First Flight

First Flight

First Flight of the "Wright Flyer"

First Flight

The world changed at 10:35 AM, on December 17, 1903 on the north side of Kill Devil Hill, Kitty Hawk, North Carolina. It was at that moment that the Wright Brother’s "Wright Flyer", with Orville Wright at the controls, lifted off in sustained, controlled flight. This first heavier-than-air flight traveled a mere one hundred twenty feet, and lasted only twelve seconds. Until that moment, men had only dreamed of flying.

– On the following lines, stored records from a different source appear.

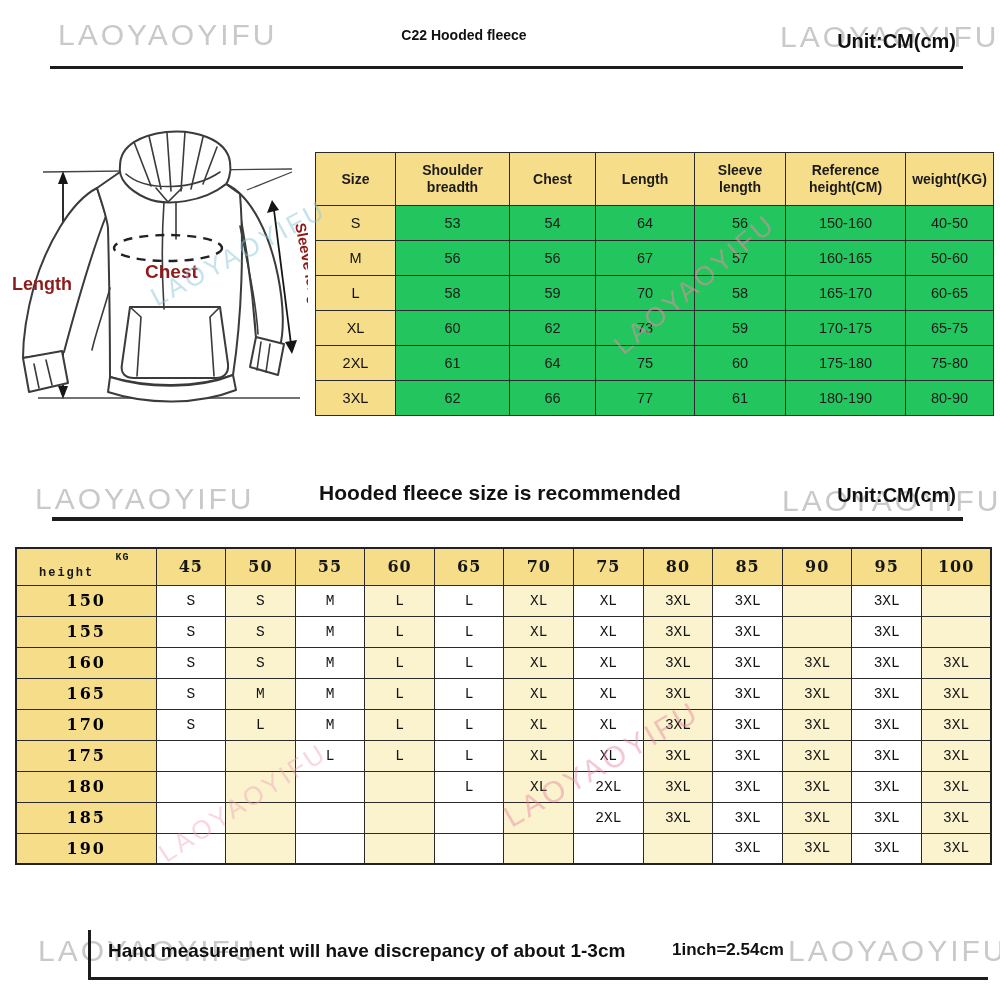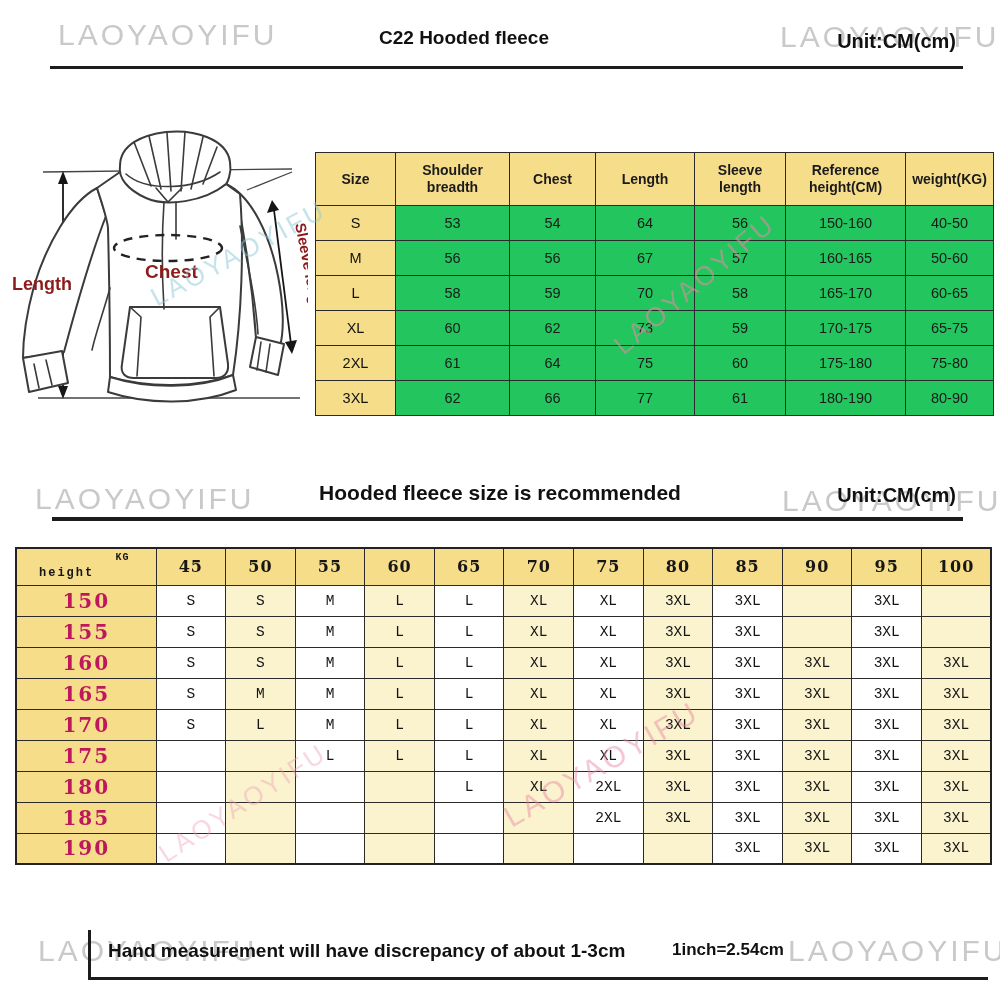--- a/index.html
+++ b/index.html
@@ -24,7 +24,7 @@
             color:rgba(238,160,180,.42);font-size:26px;z-index:3;}
   
   .page-title{position:absolute;left:0;top:27px;width:928px;text-align:center;
-              font-size:19px;font-weight:bold;z-index:1;}
+              font-size:14px;font-weight:bold;z-index:1;}
   .unit-top{position:absolute;left:0;top:30px;width:956px;text-align:right;
             font-size:20px;font-weight:bold;z-index:1;}
   .rule{position:absolute;background:#1c1c1c;z-index:1;}

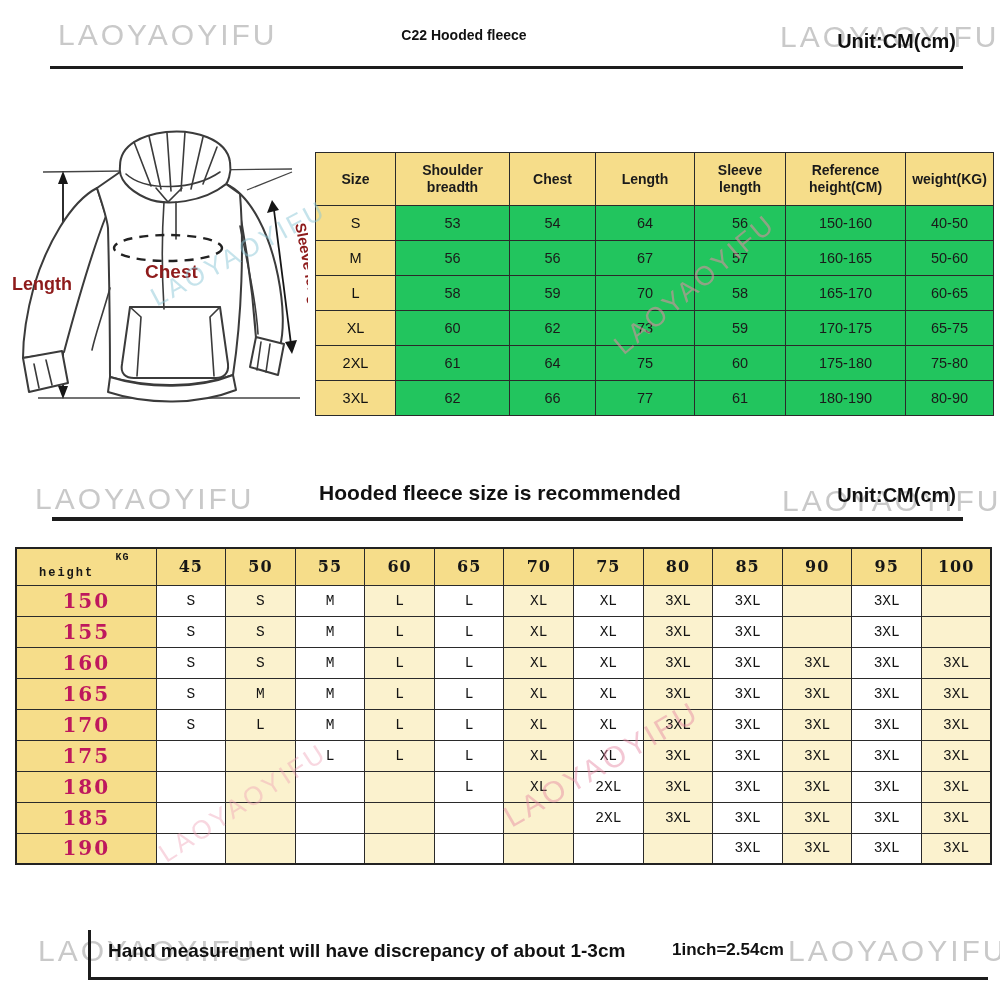--- a/index.html
+++ b/index.html
@@ -56,7 +56,7 @@
              font-weight:bold;font-size:16px;letter-spacing:1px;color:#161616;}
   .rec-table tbody tr{height:31px;}
   .rec-table tbody th{background:var(--yellow);font-family:"DejaVu Serif",serif;
-             font-weight:bold;font-size:20px;letter-spacing:2px;color:#be185d;}
+             font-weight:bold;font-size:16px;letter-spacing:2px;color:#000000;}
   .rec-table tbody td{background:#fff;font-family:"Liberation Mono",monospace;
              font-size:14.5px;color:#141414;}
   .rec-table tbody td:nth-child(2n+3){background:var(--cream);}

The dream of flight goes back to the dawn of recorded history. Greek legends describe a winged horse, Pegasus, which carried Bellerophon into battle against a monster. Another Greek myth describes Dedalus and Icarus making wings of wax and feathers, and flying from Crete to Naples. The scheme worked, but Icarus flew too close to the sun, and his wax melted, and he fell into the ocean, and to his death.

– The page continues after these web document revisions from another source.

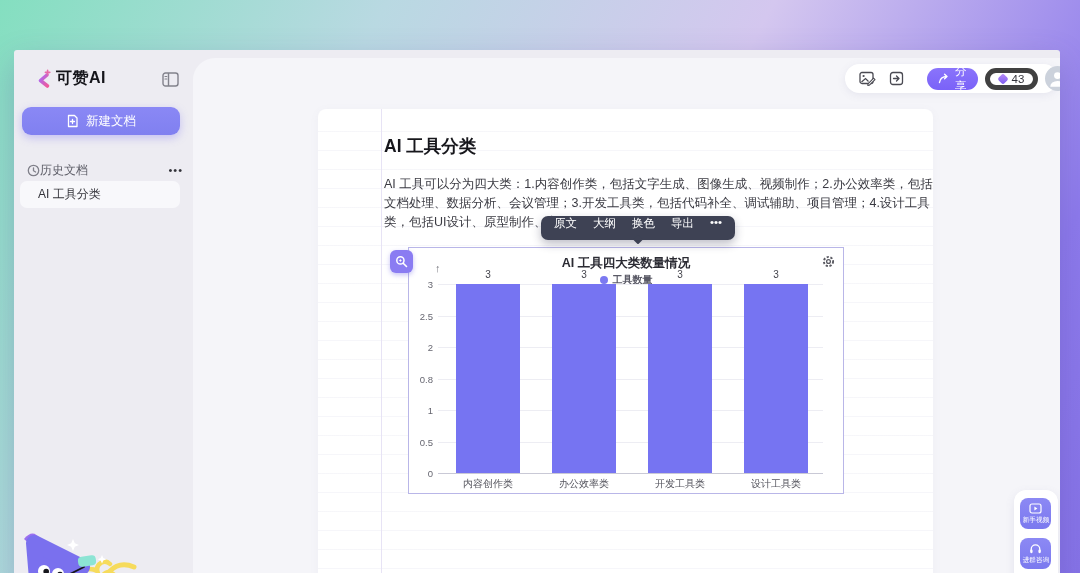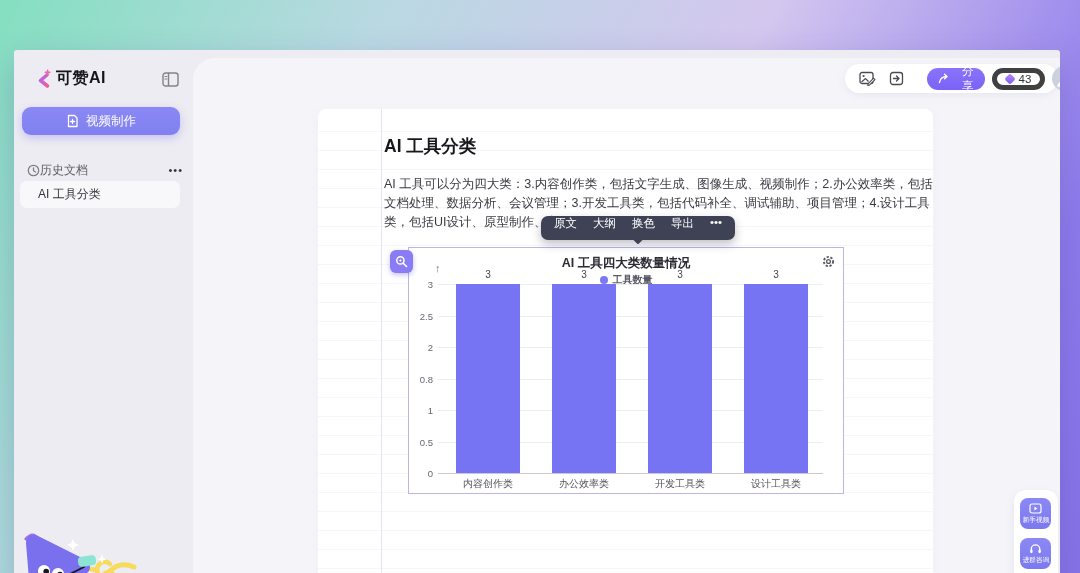--- a/index.html
+++ b/index.html
@@ -36,7 +36,7 @@
     box-shadow:0 2px 8px rgba(100,100,150,.10); }
   .tb-divider { width:1px; height:14px; background:#e4e4ea; margin:0 11px 0 12px; }
   .share-btn { height:22px; padding:0 11px; border-radius:11px; background:linear-gradient(180deg,#8a74fb,#7a62f8);
-    color:#fff; font-size:11.5px; display:flex; align-items:center; gap:12px; cursor:pointer; }
+    color:#fff; font-size:11.5px; display:flex; align-items:center; gap:5px; cursor:pointer; }
   .credits-pill { height:22px; margin-left:7px; padding:0 9px; border-radius:11px; background:#fff;
     border:5px solid #404040; display:flex; align-items:center; gap:5px; font-size:11.5px; color:#33333a; cursor:pointer; }
   .diamond { width:8px; height:8px; border-radius:2px; transform:rotate(45deg);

Beyond Greek mythology, Man’s attempts at flight go back thousands of years. Around 400 BC Chinese successfully built the first kites. While these early kites were unmanned, they did result in critical learning about aerodynamics of flight.

For several hundred years men tried in vain to fly like birds. People made wings out of wood and canvass, strapped them on, and tried to fly. The results were often disastrous as human muscles do not have the strength needed to fly, given the weight of the human body.

Perhaps Man’s first successful "flight" was on November 21, 1783. The French brothers Joseph Michel and Jacques Montgolfier developed a hot air balloon made out of silk. They successfully launched the balloon with two people onboard, and the balloon gained an altitude of over 5,000 feet and traveled over a mile.

From 1800 to the 1850’s efforts focused on gliders. Many of these early gliders were successful, but the gliders had to be launched from a high spot, and they would simply glide to the ground.

Efforts in the 1890’s began to focus on powered flight. These earliest attempts at powered flight were hampered by the power to weight ratio of the engines of the day. The engines were heavy, and did not generate much power.

Foremost among those working on powered flight were Orville and Wilbur Wright. In 1903, they built the Wright Flyer. They carved their own propeller, and made their own custom engine . . . designed to maximize output power, and minimize weight.

On December 17, 1903, in a frigid wind gusting to 27 miles an hour, the Wrights took to the air in their powered Flyer. While the flights were short, and did not gain much altitude (about 10 feet), they showed that heavier than air flight was possible, and the world has never looked back.